Gosto de ouvir rádio. Andar por lá, adormecer no bulício das vozes, enrolar-me na cadência da música e desadormecer ao colo da canção seguinte. E dou por mim a pensar naquela canção que ouvia sem me atrever a contar as vezes. Que não ousava contar a ninguém, com medo que me furtassem o instante. O tempo passou e agora não escuto as mesmas canções. Mergulho nas vozes, gosto das músicas e enrolo-me exatamente com a mesma desordem com que antes me embalava.
Passa uma canção que escutava com o volume incendiado… quase não a reconheço. Desejo que acabe… E dou por mim a pensar a razão do meu sentir. A canção permanece inalterável…
Não fui eu que mudei… mas é impossível ouvir a mesma canção sem lhe mudar o sabor. Como o beijo que trocámos à tardinha… Como a cor deste mar de ritmos cadenciados… Como o bater inquieto das nossas bocas que numa tarde se calaram com uma vontade doida de chorar.
Agora que já nos conhecemos melhor, vou confidenciar uma coisa. Tenho para mim, provavelmente nem é verdade, que tenho bom gosto. Apenas e só porque gosto e pronto. Nem creio que seja indispensável mais nada. Nunca aceitei desculpas e narrativas fantásticas para justificar os gostos. A peculiaridade de cada opção é um traço de cada um de nós. São estes riscos que nos estruturam e assinalam, no quadro da vida, a individualidade humana. Veja-se o caso das ovelhas. Até balem com a mesma cadência. A uma só voz. Sou pela diferença e ponto final. Recuso gregarismos ovinos e outros que tais. Carneiro não conta, que nasci em Abril.
Agora que já nos conhecemos melhor, vou dizer-vos que tenho gostos e desgostos. Plurais e muito individuais. Outros não. Tão banais que toda a gente tem. Nem me importo, nem vou suicidar-me no cruzamento do caminho para onde convergem sabores e paladares tão iguais. Ter gosto é admirável. E quando o podemos oferecer como uma oração à liberdade, ainda melhor. Mesmo muito ecléticos. Tão contraditórios que não entendíveis. Os meus são assim. Há outros que não. Sou pela fidelização a crenças universais. E muito pessoais.
Agora que já nos conhecemos melhor, vou assumir que é desacertado escarnecer de predilecções particulares. É falta de educação e revela incivilidade. Eu sei que ter bom gosto é melhor que mau gosto, mas mau gosto é melhor que gosto nenhum. Concordemos! Apesar de ser certo que nem todos o podem ter. Só que isso não vem a propósito. Nem sei por que me lembrei. A padronização do gosto é castradora.
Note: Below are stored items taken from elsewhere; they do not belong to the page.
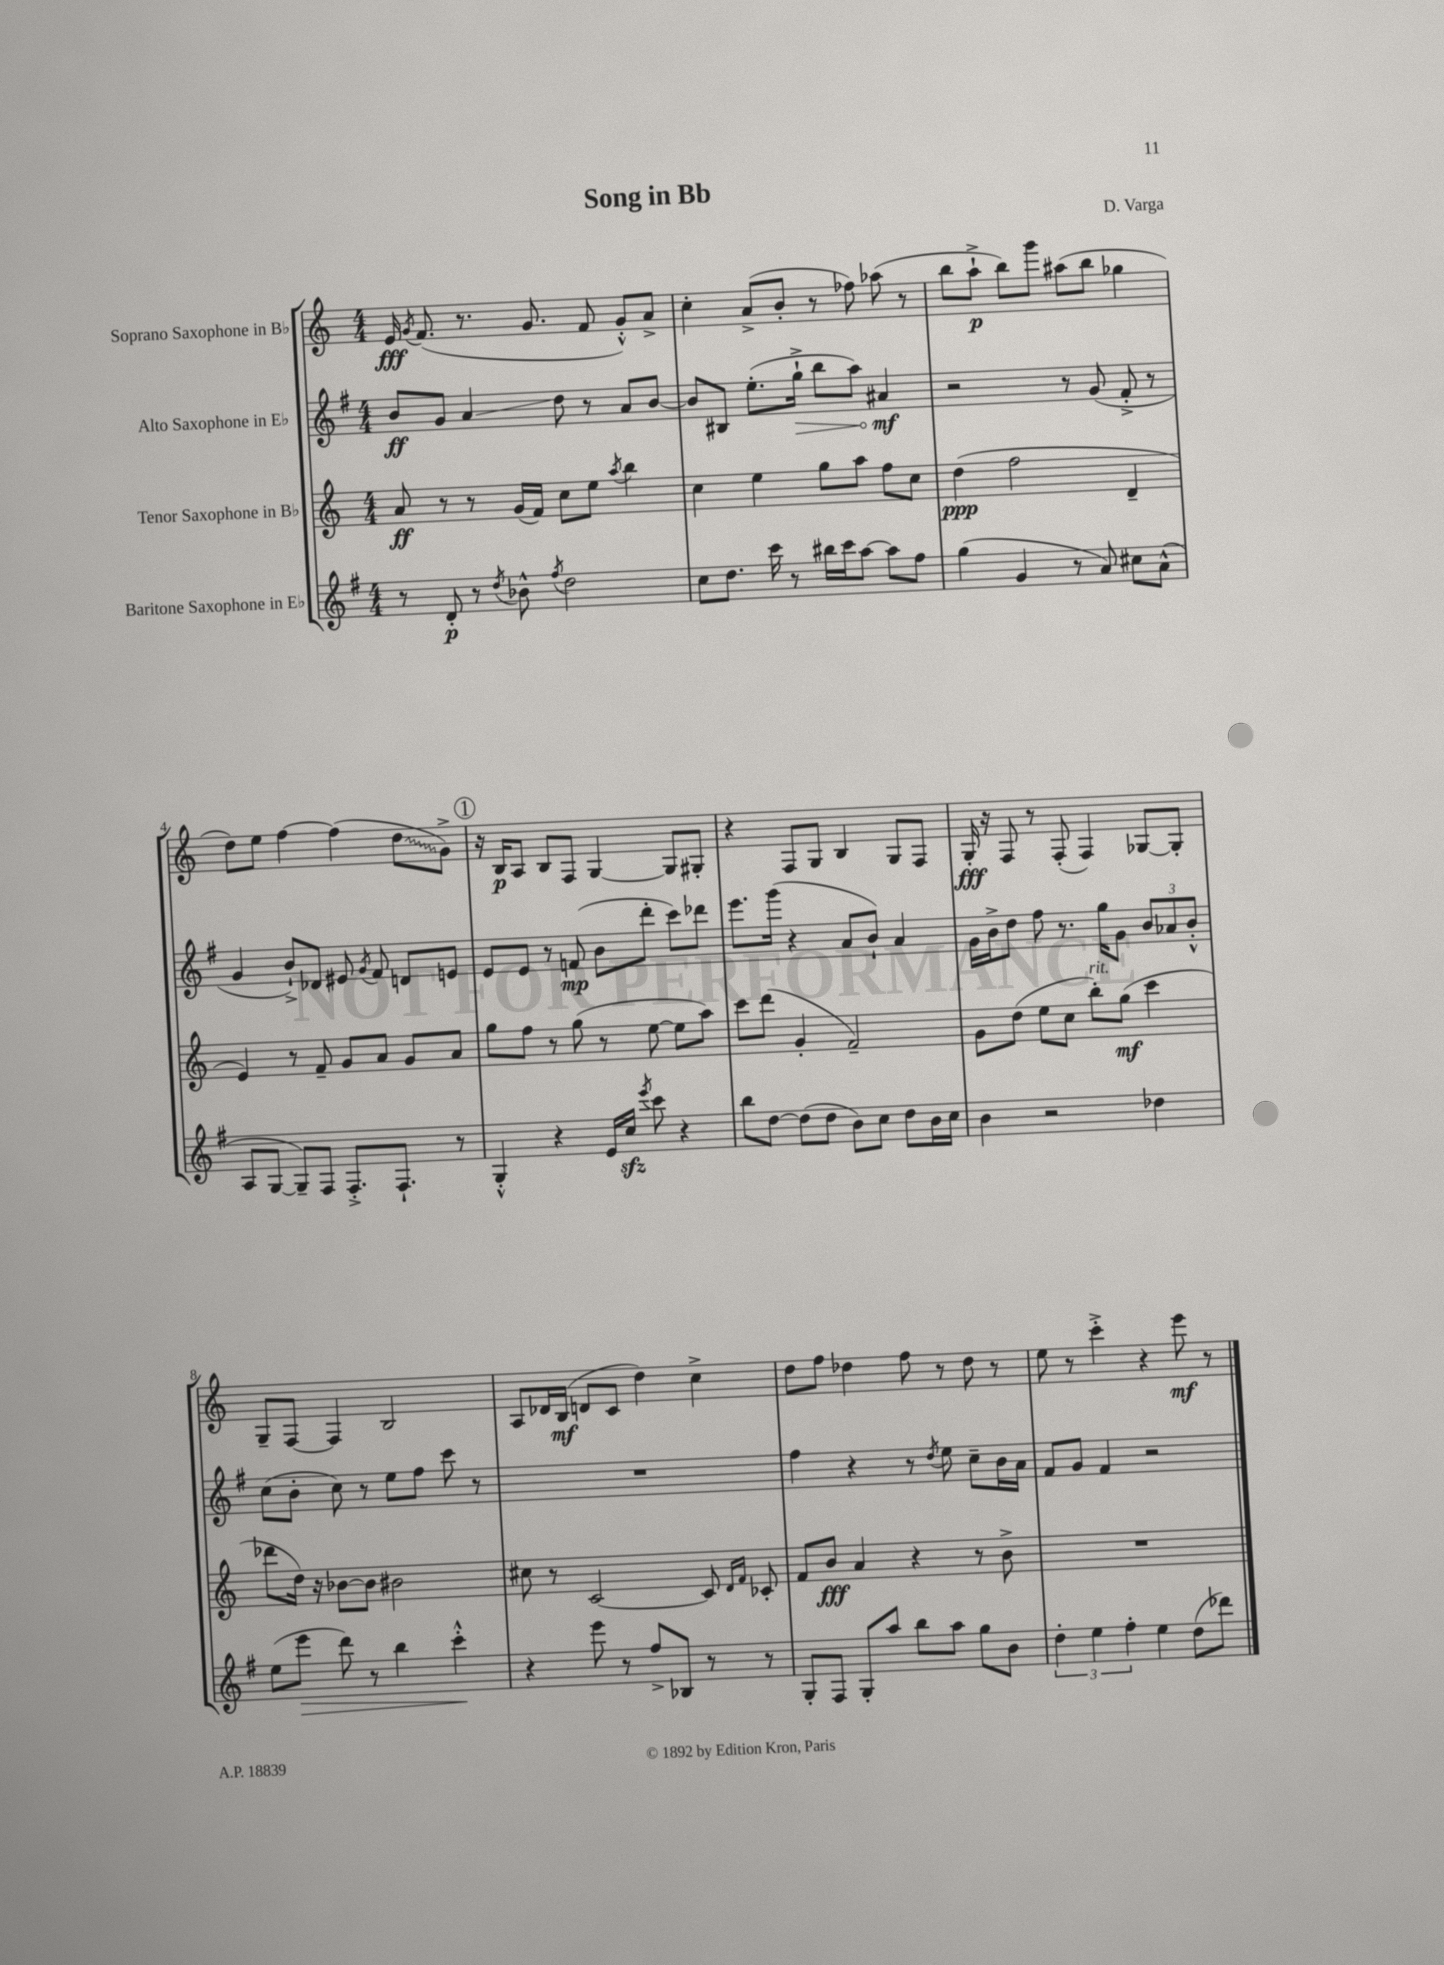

**kern	**kern	**kern	**kern
*staff4	*staff3	*staff2	*staff1
*clefG2	*clefG2	*clefG2	*clefG2
*k[f#]	*k[]	*k[f#]	*k[]
*M4/4	*M4/4	*M4/4	*M4/4
8r	8a	8b	16e
.	.	.	8qg
.	.	.	(8.f
8d'	8r	8g	.
8r	8r	4a	8.r
8qdd	.	.	.
8b-^^	(16g	.	.
.	16f)	.	8.g
8qff#	.	.	.
2dd	8cc	8dd	.
.	8ee	8r	8f
.	8qaa	.	.
.	4bb	8a	8g'^^)
.	.	[8b	8a^
=	=	=	=
8cc	4cc	8b]	4cc'
8.dd	.	8B#	.
.	4ee	(8.ee'	(8a^
16ccc	.	.	.
8r	.	.	8b'
.	.	16gg`^	.
16bb#	8gg	8bb	8r
16ccc	.	.	.
[8aa	8aa	8aa)	8ff-)
8aa]	8ff	4a#	(8aa-
8ff#	8cc	.	8r
=	=	=	=
(4gg	(4dd	2r	8bb
.	.	.	8aa`^
4g	2ff	.	8bb)
.	.	.	8ggg
8r	.	8r	(8aa#
8a)	.	(8g	8bb
8cc#	4d~	8f#'^	4gg-
(8a^^	.	8r	.
=	=	=	=
8A	4e)	4g	8dd)
[8G	.	.	8ee
8G~])	8r	8b`^)	[4ff
8F#	8f~	8d-	.
8.F#'^	8g	8e#	(4ff]
.	.	8qg	.
.	8a	8f#	.
8.F#`	.	.	.
.	8g	8d	8dd
8r	8a	8e	8g^)
=	=	=	=
4G'^^	8gg	8e	16r
.	.	.	16B
.	8ff	8e	8A
4r	8r	8r	8B
.	(8gg	(8f	8F
16e	8r	8b	[4G
16cc	.	.	.
8qeee	.	.	.
8ccc	[8ee	8ddd'	.
4r	8ee]	8ccc)	8G]
.	8aa)	8ddd-	8G#'
=	=	=	=
8bb	8ccc	8.eee	4r
[8dd	(8ddd	.	.
.	.	(16ggg	.
(8dd]	4g'	4r	8F
8dd	.	.	8G
8b)	2f~)	8a	4B
8cc	.	8b`)	.
8dd	.	4a	8G
16b	.	.	8F
16cc	.	.	.
=	=	=	=
4b	8g	16g	16G'
.	.	16b^	16r
.	(8dd	8dd	8F
2r	8ee	8ff#	8r
.	8cc	8.r	(8F'
.	8bb')	.	4F)
.	.	16gg	.
.	(8gg	8g	.
4dd-	4ccc	12b	[8G-
.	.	12a-	.
.	.	.	8G-']
.	.	12b'^^	.
=	=	=	=
(8ee	8ddd-	(8cc	8G~
8eee	16dd)	8b'	[8F
.	16r	.	.
8ddd)	[8b-	8cc)	4F]
8r	8b-]	8r	.
4bb	2b#	8ee	2B
.	.	8ff#	.
4ccc'^^	.	8ccc	.
.	.	8r	.
=	=	=	=
4r	8cc#	1r	8A
.	8r	.	16d-
.	.	.	(16B
8eee	[2c	.	8d
8r	.	.	8c
8ff#^	.	.	4dd)
8B-	.	.	.
8r	8c]	.	4cc^
.	16qqd	.	.
.	16qqf	.	.
8r	8c-'	.	.
=	=	=	=
8G'	8f	4ff#	8dd
8F#	8b	.	8ff
8G'	4a	4r	4dd-
8aa	.	.	.
8bb	4r	8r	8ff
.	.	8qdd	.
8aa	.	8ee	8r
8gg	8r	8cc~	8dd-
8b	8b^	16b	8r
.	.	16a	.
=	=	=	=
6dd'	1r	8f#	8ee
.	.	8g	8r
6ee	.	.	.
.	.	4f#	4ccc'^
6ff#'	.	.	.
4ee	.	2r	4r
(8dd	.	.	8eee
8ddd-)	.	.	8r
==	==	==	==
*-	*-	*-	*-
Eis uma excelente razão para ter gosto. O meu. O que eu não gosto mesmo é do bom gosto. Nem de quem tem bom gosto, convencido que o adjectivo é superior a outro em boa qualidade. Eu falei de qualidade, falei?
Agora que já nos conhecemos melhor, vou declarar que gosto exponencialmente de música. De toda não, só da que gosto. Com o meu gosto muito eclético. Naturalmente condenado à falta de originalidade e de coesão. Gosto de vozes que me acariciem o coração. De músicas que aferrolhem os meus olhos e me conduzam por aí. De textos que me acicatam o corpo. Sem qualquer explicação ou fundamentação musical.
Agora que já nos conhecemos melhor, vou anunciar que gosto demasiado de música em francês. Pela semelhança de emoções, pela sonoridade da língua, apesar do accent e do ritmo. No entanto, sempre que a ouço e preciso dela todos os dias, a melancolia embaça a minha voz. Exactamente como quando oiço o luso fado… e concluo que a responsabilidade é dos romanos que reconciliaram as línguas. E não satisfeitos com a conquista, as emoções e os sentimentos também.
Agora que já nos conhecemos, não me digam que é pirosice e muito foleiro... E até gosto do bouledogue francês. Eventualmete, um dos cães mais feios ao cimo da terra. Tem meiguice no olhar e ladra como os outros. Gosto do ritmo e da harmoniosa cadência da linguagem. Caniche não, pela sofisticação.
Se escrevo o que sinto é porque assim diminuo a febre de sentir. O que confesso não tem importância, pois nada tem importância. Faço paisagens com o que sinto.